The State Board’s weakened standards require a Net Delta Outflow Index of 4000 cfs and limit south Delta exports to 1500 cfs. 4000 NDOI was achieved during the first three days of the month, but a spring tide pushed into the Delta, resulting in actual negative net Delta outflows (NDOs) that were -6000 cfs on May 2. So much salt pushed into the central Delta (see charts below) that South Delta exports had to be reduced from the allowed 1500 cfs to less than 700 cfs. Export reductions were necessary to stop the salt intrusion and to offset the fact that the exported water was becoming too salty. The Smelt Working Group, at its meeting on May 4,1 expressed no apparent concern about the disappearance of the Low Salinity Zone, or about the fact that the population remnants of Delta and Longfin Smelt were pulled into the south Delta.
Meanwhile, the state and federal water project operators dropped Sacramento River Delta inflow from 6900 cfs on April 30 to 5600 cfs on May 2 (oops).

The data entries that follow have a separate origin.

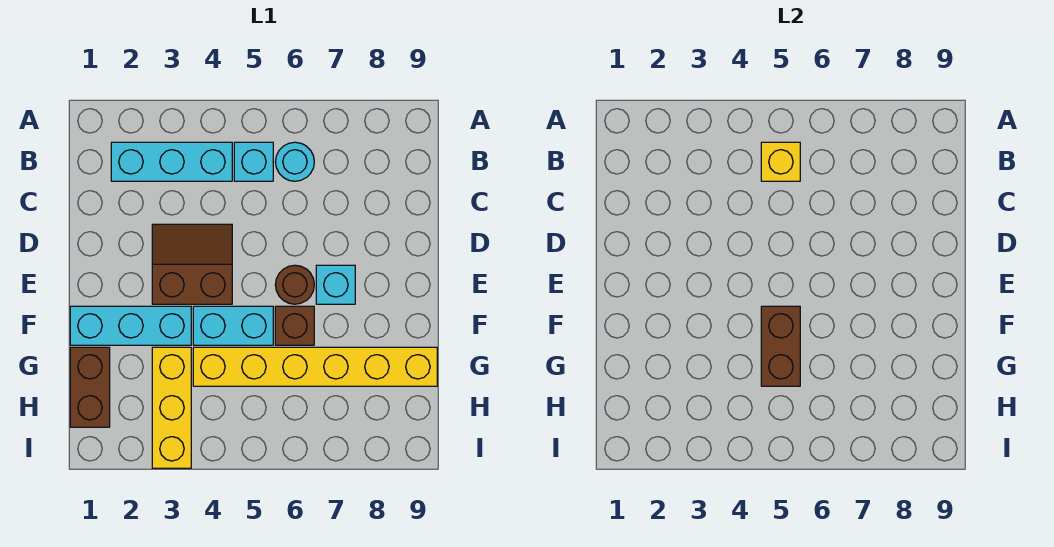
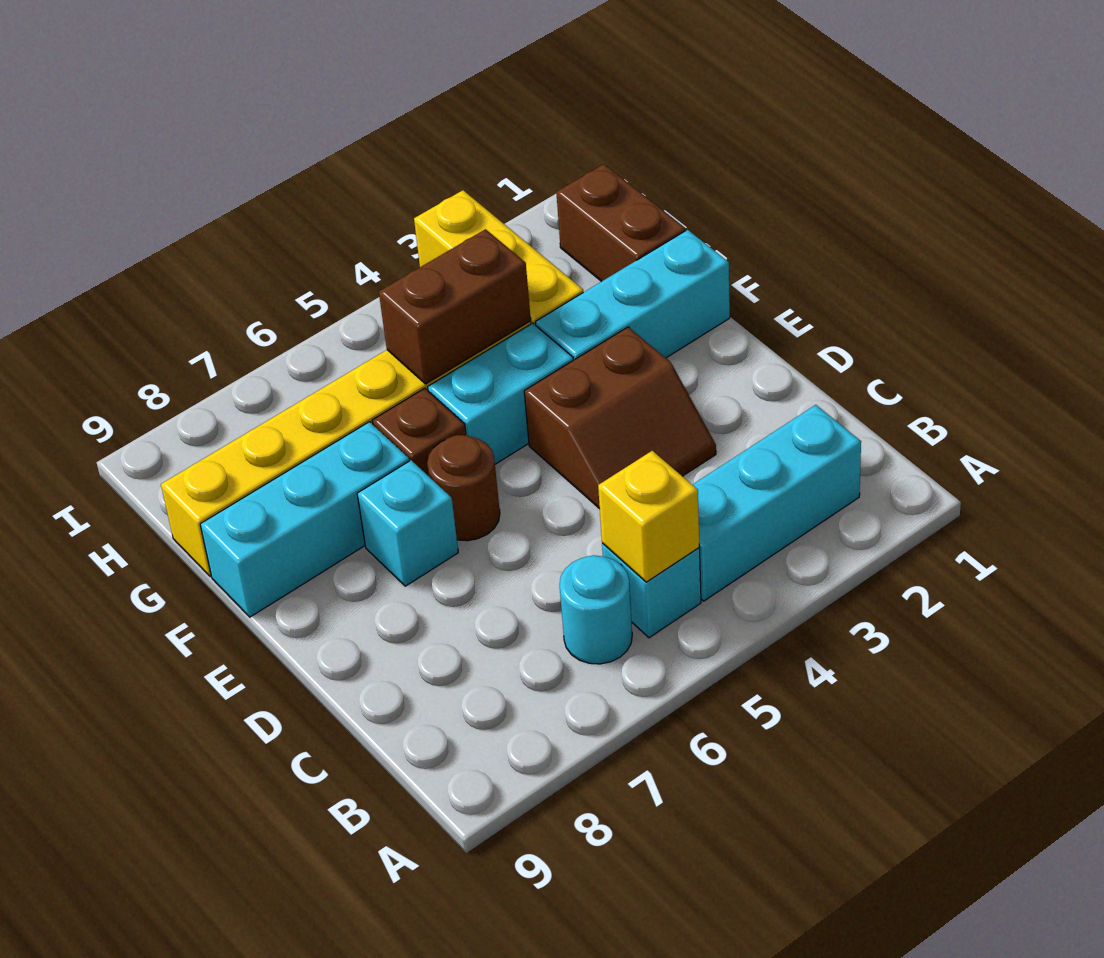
brown brick F5:G5 level 2 -> brown brick G4:G5 level 2
none -> cyan brick F7:F9 level 1

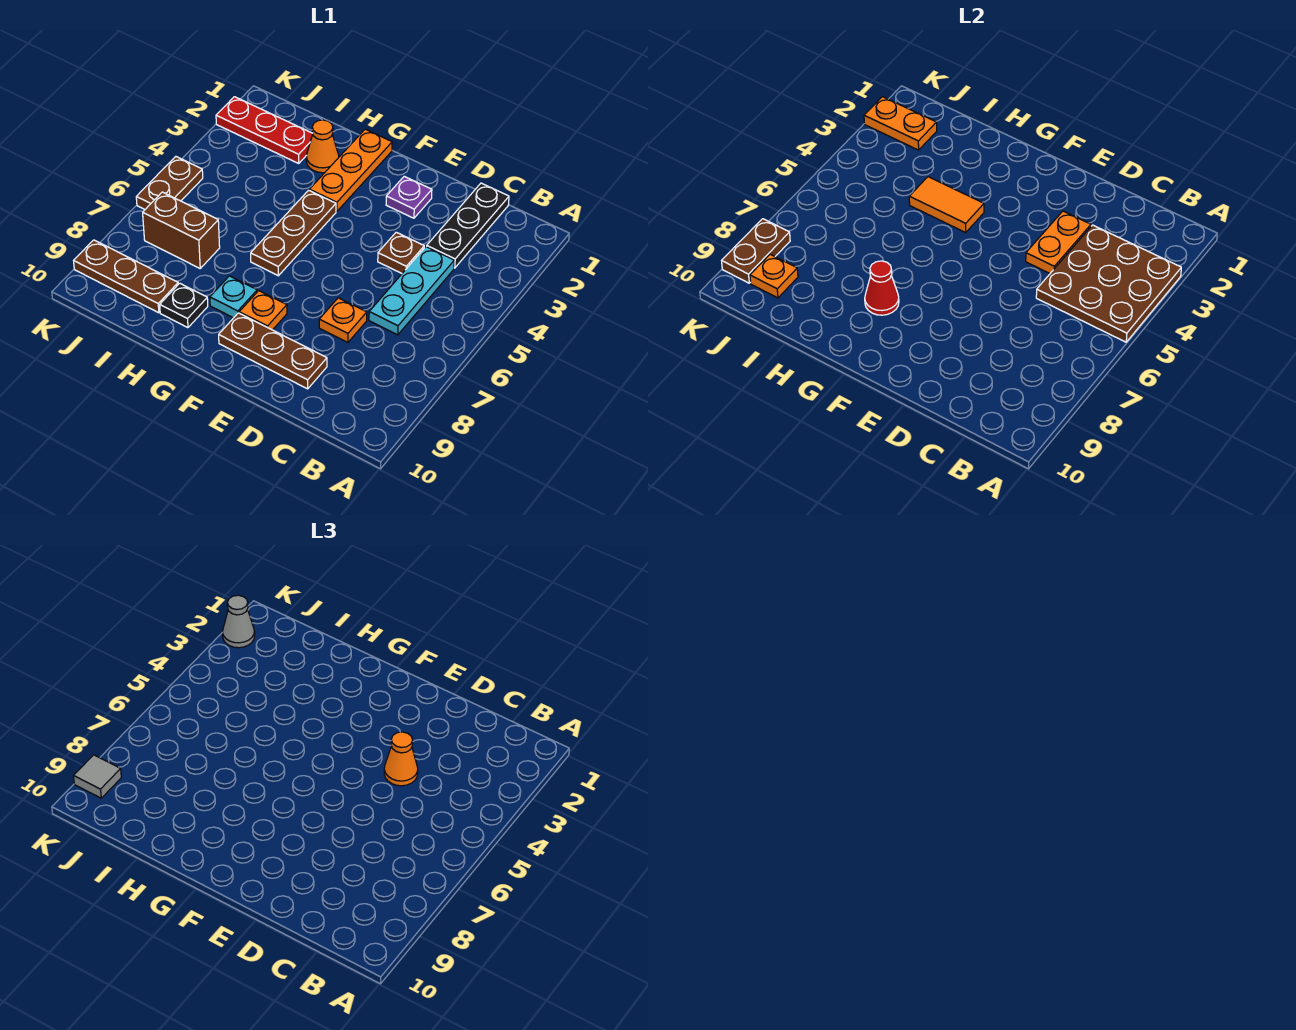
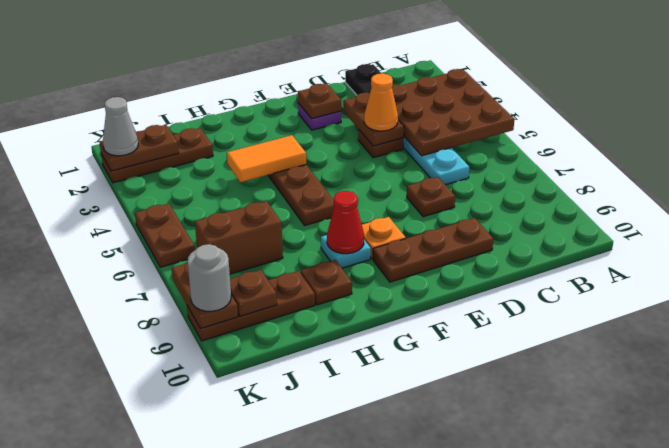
orange plate D3:D4 level 2 -> brown plate D3:D4 level 2
orange plate D7 level 1 -> brown plate D7 level 1
none -> brown plate E2 level 2
orange plate G1:G3 level 1 -> none
orange cone H2 level 1 -> none
black plate H9 level 1 -> brown plate H9 level 1
red plate I2:K2 level 1 -> brown plate I2:K2 level 1
orange plate J2:K2 level 2 -> brown plate J2:K2 level 2
orange plate J9 level 2 -> brown plate J9 level 2
grey tile K9 level 3 -> grey round brick K9 level 3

They raised Shasta/Keswick releases on May 2 from 7000 to 7500 cfs after lower river flows near Yuba City dropped to 3500 cfs on May 1, as a result of watering up rice fields in the Sacramento Valley. American River (Folsom Reservoir) releases remained settled in at 1000 cfs.
There is simply no excuse for this poor Delta water management. The moon has been around for billions of years and tides are totally predictable. Export water need not have been 600 EC salinity (barely safe for humans and many crops). The several thousand cfs demands for rice fields in the Sacramento Valley could have been restricted for a few days to allow inflow to offset the spring tides in the Delta. Folsom releases could have been bumped up 500 cfs at least for the weekend rafters.
The salt will take a few days to be flushed out by neap tides, but spring tides and salt will soon return. Will Delta water managers be ready?